Like with many autistic people, that mask eventually grew around me, eating away at the real me until I was barely there. All that was left of the real me beneath the cis-allistic mask was the aching I felt. The longing to be normal, to fit in, twisted and combined with the struggle to be a man, to be comfortable in my skin. I did not know my identities, just that I was failing at being what the world told me I was. I made rules not only about what I was allowed to do (no wearing dresses, no painting nails, etc), but also about what I was allowed to feel and want (no wanting to be feminine, no wanting to be a girl, etc). This is why I never knew I was trans. I hid behind my cis-allistic mask, not letting myself feel who I truly was. The only thing that I could feel was the sense of wrongness, the pain at failing to be the mask I thought I had to be. The mask that the world told me I was.
When I became my mask, it was impossible to see that there was an alternative. I did not know, did not feel that I was cis and allistic.

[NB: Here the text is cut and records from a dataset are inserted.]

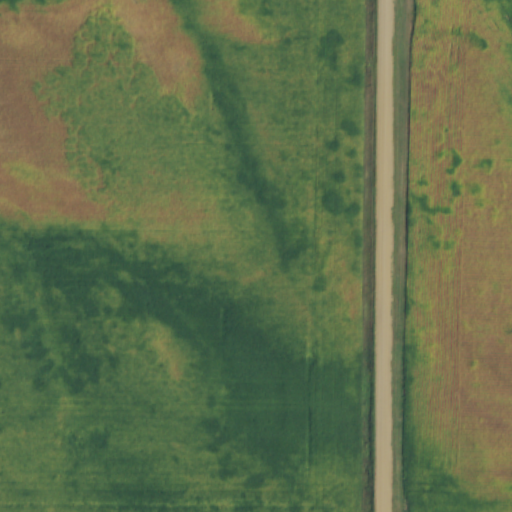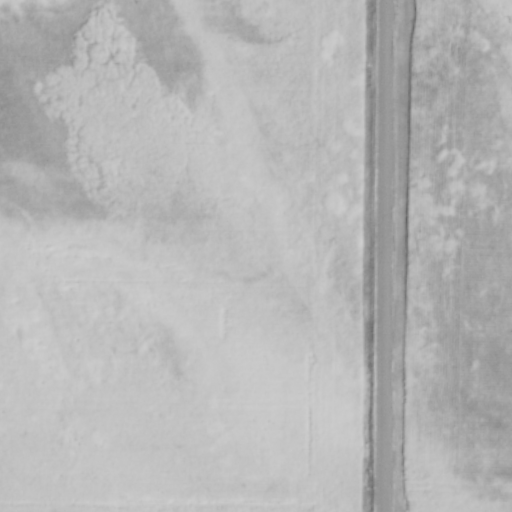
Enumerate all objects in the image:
road: (380, 256)
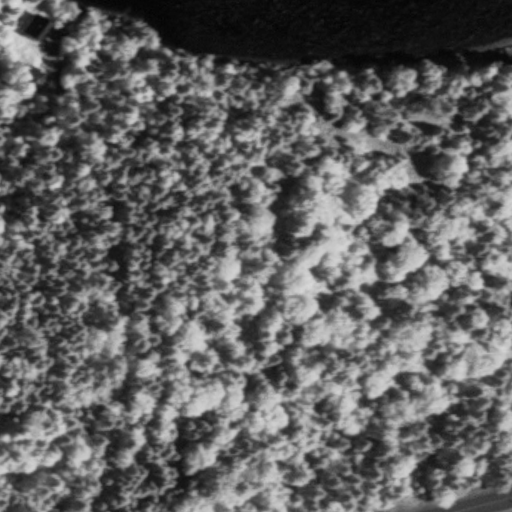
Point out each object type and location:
road: (479, 503)
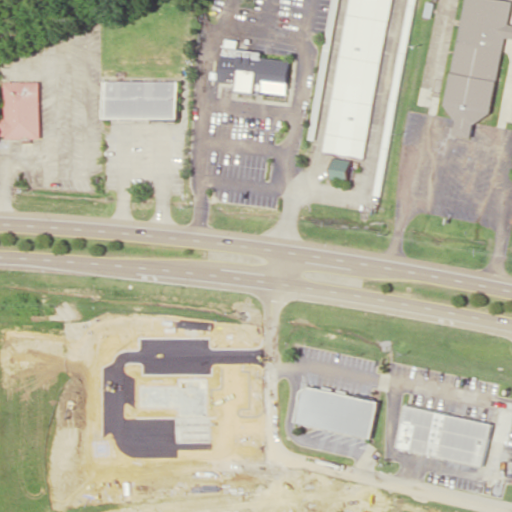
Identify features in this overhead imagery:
river: (12, 22)
building: (476, 61)
building: (477, 63)
building: (255, 68)
building: (256, 70)
building: (357, 76)
building: (359, 77)
building: (144, 98)
building: (144, 98)
building: (24, 107)
building: (22, 109)
building: (342, 168)
road: (257, 245)
road: (278, 264)
road: (257, 278)
road: (502, 325)
road: (285, 361)
road: (452, 390)
road: (295, 398)
building: (339, 410)
building: (339, 410)
building: (446, 434)
building: (447, 434)
road: (310, 461)
road: (443, 464)
road: (417, 473)
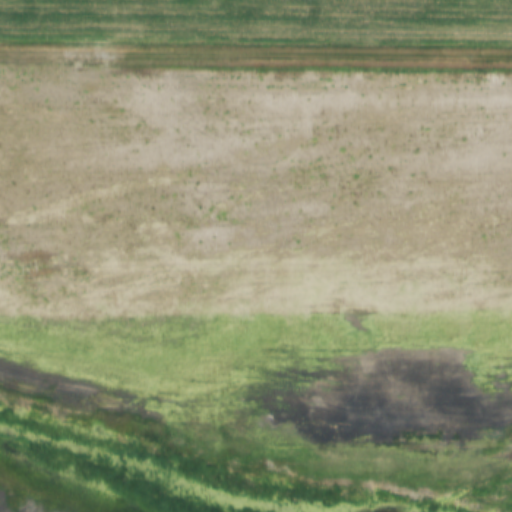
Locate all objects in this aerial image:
road: (256, 53)
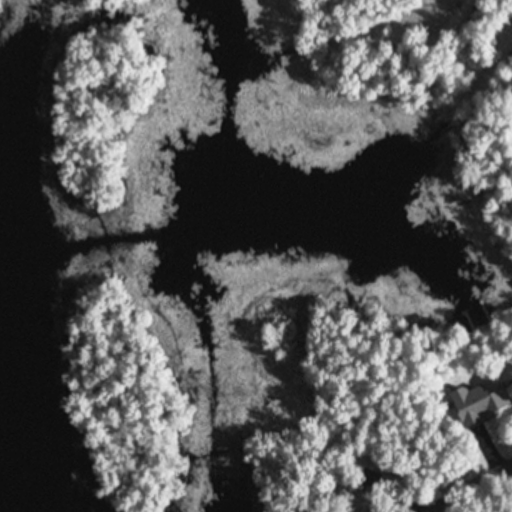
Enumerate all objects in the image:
building: (479, 403)
building: (378, 466)
road: (469, 481)
building: (360, 501)
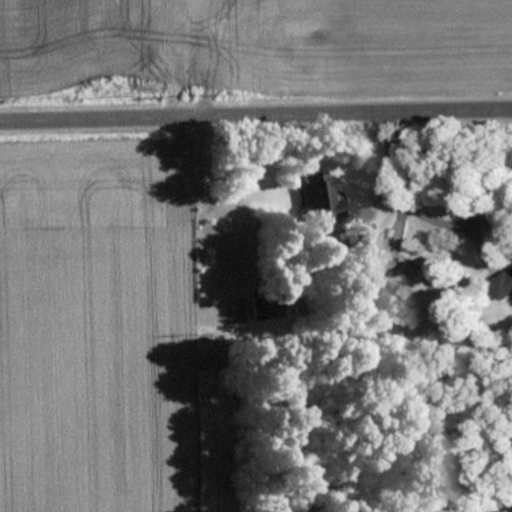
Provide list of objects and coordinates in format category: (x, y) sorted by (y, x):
road: (255, 113)
building: (317, 195)
road: (417, 210)
building: (502, 286)
building: (416, 288)
building: (258, 309)
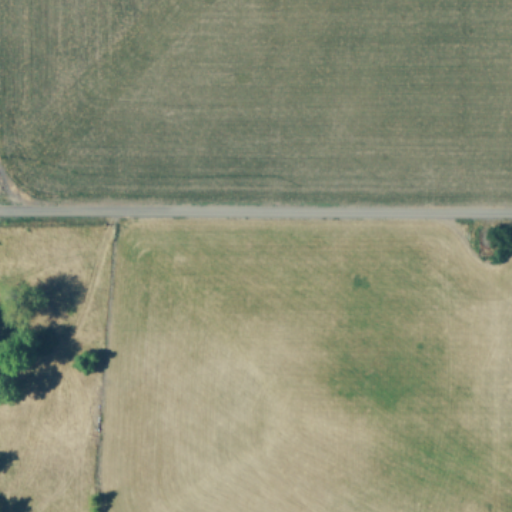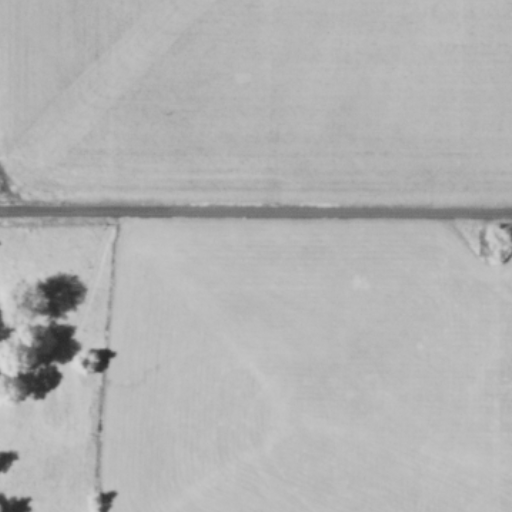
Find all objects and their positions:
road: (255, 208)
crop: (256, 255)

The mask I made was cis and allistic, and I was expected to be, had to be, my mask. Therefore I must be cis and allistic. It was not a conscious thought, but an unspoken rule. To be trans or autistic was something that other people did, and since I was my mask, my best attempt to be normal, I could not be those things that are other. The first step of realizing that I was trans and AuDHD was realizing that me being cis and allistic are not a given. That the deep sense of wrongness, the ache to be normal and knowledge that I come up lacking in my struggles, were not in fact a part of me but instead my reaction between the friction of my mask and myself. Once I began to realize that the me I was and the me I pretended to be could be different, that I was in fact wearing a mask, I was able to begin to explore the possibilities of being other.
I have always been trans and AuDHD. But since I live in a world that not only shuns transness and AuDHD, but expects everyone to fulfill the roles of cisgender and neurotypical, I was unable to understand myself as I truly am. It was only in allowing myself to explore who I am outside of my struggle to fulfill the expectations of the world that I was able to come into myself and set aside my mask. We need to build a world that not only allows for and loves diverse ways of being a person, but that actively expects and encourages people to diverge. For as long as allistic and cis are the norm, masking will be required to not be seen as the other, no matter how accepted being other is.